Our health care spending, in one map
Alaska and Massachusetts don’t tend to have much in common when it comes to health care, but they do have this: The two spend vastly more per capita on health care than any other state in the country.
That’s among the findings from a new, decade-long review of state health care spending published Wednesday by the Center for Medicare and Medicaid Services. It found huge geographic variations that can’t be explained away by any one factor. Here’s what the map looks like:
Health care spending in the United States ranges from a high of $9,278 per person in Massachusetts to $5,031 in Utah. On average, it hovers at $6,815 per person, a $1,300 increase from just over a decade ago, in 1998.
Income accounts for a lot of it. The cluster of northeastern states with high health care costs also have residents with more income, a factor previous studies have found to correlate with more medical spending. “Eight of the top ten states, including Massachusetts, Connecticut, and New York, are ranked in the top third in the nation for annual personal income per capita,” the researchers note.

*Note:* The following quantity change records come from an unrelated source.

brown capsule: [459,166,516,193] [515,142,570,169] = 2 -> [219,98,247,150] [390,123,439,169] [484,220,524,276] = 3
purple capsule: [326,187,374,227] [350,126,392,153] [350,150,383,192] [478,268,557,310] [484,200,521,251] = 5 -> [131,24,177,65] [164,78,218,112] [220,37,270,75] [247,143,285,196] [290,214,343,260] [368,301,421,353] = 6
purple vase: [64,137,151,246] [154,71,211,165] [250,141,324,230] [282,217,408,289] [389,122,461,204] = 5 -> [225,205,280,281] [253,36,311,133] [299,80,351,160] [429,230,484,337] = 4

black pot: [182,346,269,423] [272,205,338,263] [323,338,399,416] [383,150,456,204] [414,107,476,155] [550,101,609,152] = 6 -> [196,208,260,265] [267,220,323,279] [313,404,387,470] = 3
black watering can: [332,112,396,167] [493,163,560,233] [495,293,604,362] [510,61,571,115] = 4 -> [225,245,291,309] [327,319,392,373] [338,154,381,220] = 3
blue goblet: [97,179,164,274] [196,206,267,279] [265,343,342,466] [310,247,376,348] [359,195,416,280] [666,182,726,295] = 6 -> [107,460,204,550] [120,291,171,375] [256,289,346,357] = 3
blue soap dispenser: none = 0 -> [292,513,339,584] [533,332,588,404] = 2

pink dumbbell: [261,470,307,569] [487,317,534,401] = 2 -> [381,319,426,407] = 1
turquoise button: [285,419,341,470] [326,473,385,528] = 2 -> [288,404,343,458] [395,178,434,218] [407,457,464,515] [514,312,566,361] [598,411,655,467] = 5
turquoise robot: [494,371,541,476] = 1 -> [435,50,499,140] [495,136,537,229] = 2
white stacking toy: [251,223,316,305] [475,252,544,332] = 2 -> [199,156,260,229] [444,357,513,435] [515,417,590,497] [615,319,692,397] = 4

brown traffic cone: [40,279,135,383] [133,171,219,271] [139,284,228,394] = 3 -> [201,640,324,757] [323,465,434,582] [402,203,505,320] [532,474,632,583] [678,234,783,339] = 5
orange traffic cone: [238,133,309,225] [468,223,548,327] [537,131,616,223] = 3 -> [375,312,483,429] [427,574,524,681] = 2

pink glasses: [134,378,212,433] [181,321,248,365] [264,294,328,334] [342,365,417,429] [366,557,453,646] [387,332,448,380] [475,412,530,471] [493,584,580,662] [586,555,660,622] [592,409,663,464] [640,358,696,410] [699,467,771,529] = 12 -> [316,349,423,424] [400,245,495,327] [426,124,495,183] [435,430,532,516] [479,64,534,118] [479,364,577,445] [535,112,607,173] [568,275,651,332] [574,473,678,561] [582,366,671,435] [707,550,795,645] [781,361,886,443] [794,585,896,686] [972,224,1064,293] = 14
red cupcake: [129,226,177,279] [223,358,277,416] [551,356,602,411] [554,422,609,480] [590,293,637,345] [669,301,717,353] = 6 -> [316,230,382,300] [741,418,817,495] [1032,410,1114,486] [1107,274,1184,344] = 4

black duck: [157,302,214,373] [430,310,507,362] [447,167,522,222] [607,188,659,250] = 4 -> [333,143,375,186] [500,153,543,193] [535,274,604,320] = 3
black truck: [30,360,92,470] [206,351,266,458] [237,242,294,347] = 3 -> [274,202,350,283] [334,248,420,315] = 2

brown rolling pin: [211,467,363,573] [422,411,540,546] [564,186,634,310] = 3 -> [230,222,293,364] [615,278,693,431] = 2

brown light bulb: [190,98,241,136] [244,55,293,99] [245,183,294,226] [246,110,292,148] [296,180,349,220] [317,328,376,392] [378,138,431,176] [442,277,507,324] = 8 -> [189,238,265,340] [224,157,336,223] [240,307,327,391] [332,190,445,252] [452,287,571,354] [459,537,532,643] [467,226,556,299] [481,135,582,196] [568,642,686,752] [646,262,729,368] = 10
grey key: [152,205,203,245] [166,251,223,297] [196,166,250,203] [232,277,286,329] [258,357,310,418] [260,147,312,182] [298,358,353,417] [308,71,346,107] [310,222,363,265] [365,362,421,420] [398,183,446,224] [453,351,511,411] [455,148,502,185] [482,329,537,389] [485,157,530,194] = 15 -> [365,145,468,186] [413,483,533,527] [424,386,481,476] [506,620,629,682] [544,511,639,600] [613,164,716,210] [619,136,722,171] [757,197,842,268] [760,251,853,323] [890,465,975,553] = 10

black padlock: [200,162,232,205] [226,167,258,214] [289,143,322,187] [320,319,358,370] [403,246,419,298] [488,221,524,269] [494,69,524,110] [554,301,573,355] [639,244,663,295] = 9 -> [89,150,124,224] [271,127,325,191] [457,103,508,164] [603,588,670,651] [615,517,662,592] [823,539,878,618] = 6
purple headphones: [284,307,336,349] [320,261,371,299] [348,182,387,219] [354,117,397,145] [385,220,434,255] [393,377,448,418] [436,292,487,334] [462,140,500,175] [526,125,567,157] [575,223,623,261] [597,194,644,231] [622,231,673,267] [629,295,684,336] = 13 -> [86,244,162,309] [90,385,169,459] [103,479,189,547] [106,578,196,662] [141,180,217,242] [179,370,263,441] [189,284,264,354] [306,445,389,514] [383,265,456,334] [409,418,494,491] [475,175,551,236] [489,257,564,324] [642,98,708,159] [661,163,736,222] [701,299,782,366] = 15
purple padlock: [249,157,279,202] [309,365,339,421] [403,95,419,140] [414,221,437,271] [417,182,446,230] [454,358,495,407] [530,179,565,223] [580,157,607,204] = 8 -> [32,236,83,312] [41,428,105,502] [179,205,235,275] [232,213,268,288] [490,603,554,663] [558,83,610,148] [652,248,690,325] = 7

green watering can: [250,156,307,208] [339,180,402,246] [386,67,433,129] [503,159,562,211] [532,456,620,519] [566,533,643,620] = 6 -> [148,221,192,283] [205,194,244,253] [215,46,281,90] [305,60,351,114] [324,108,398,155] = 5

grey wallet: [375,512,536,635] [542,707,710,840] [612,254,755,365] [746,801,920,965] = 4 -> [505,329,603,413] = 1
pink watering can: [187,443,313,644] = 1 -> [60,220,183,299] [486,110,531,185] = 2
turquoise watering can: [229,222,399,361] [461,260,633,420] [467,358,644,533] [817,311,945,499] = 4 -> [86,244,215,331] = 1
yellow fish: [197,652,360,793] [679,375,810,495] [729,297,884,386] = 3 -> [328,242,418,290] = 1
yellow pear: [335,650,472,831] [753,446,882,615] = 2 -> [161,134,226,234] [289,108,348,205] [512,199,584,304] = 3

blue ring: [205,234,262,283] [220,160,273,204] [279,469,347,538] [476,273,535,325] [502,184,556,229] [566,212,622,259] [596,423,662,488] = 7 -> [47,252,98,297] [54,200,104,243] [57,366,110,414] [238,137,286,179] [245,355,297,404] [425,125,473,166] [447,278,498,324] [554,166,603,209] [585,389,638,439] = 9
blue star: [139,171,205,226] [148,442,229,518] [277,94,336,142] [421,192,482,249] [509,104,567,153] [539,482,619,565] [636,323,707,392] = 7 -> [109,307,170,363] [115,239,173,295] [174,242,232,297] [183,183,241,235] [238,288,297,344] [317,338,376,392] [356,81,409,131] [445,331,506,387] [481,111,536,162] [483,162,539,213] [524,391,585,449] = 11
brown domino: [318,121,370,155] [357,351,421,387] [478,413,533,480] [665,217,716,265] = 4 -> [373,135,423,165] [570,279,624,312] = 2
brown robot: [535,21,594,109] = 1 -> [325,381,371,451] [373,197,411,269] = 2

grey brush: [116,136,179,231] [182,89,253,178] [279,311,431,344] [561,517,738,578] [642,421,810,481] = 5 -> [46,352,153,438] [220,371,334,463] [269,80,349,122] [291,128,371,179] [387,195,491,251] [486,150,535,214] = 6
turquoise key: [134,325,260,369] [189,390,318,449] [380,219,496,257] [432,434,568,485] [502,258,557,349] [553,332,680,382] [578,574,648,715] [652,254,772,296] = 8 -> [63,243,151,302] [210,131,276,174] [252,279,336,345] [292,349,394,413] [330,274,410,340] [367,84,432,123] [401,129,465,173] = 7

But when the researchers really dug into the numbers, they found other factors matter too. States with a higher rate of females between ages 20 and 44, for example, tend to have higher health care costs, likely due to spending associated with pregnancies. Alaska and Maine’s high health care costs are largely driven by high Medicaid costs. The two states spend more on the entitlement program than others. North Dakota - the bright blue state that stands out in the North - remains a bit of a mystery. The state does not have particularly high incomes, nor are its Medicaid enrollment numbers much different from the states around it, although the state’s Medicaid enrollees do tend to be slightly older, presumably coming with higher health care costs.
As for what the low spending states have in common, the researchers settle on one key factor: “relatively younger populations with less access to health insurance.” That leads the researchers to hypothesize these states will see a higher impact from the health reform law’s Medicaid expansion, which will likely extend insurance to more low-income Americans, who disproportionately tend to be a younger population. Come 2014, we’ll likely be looking at a very different map.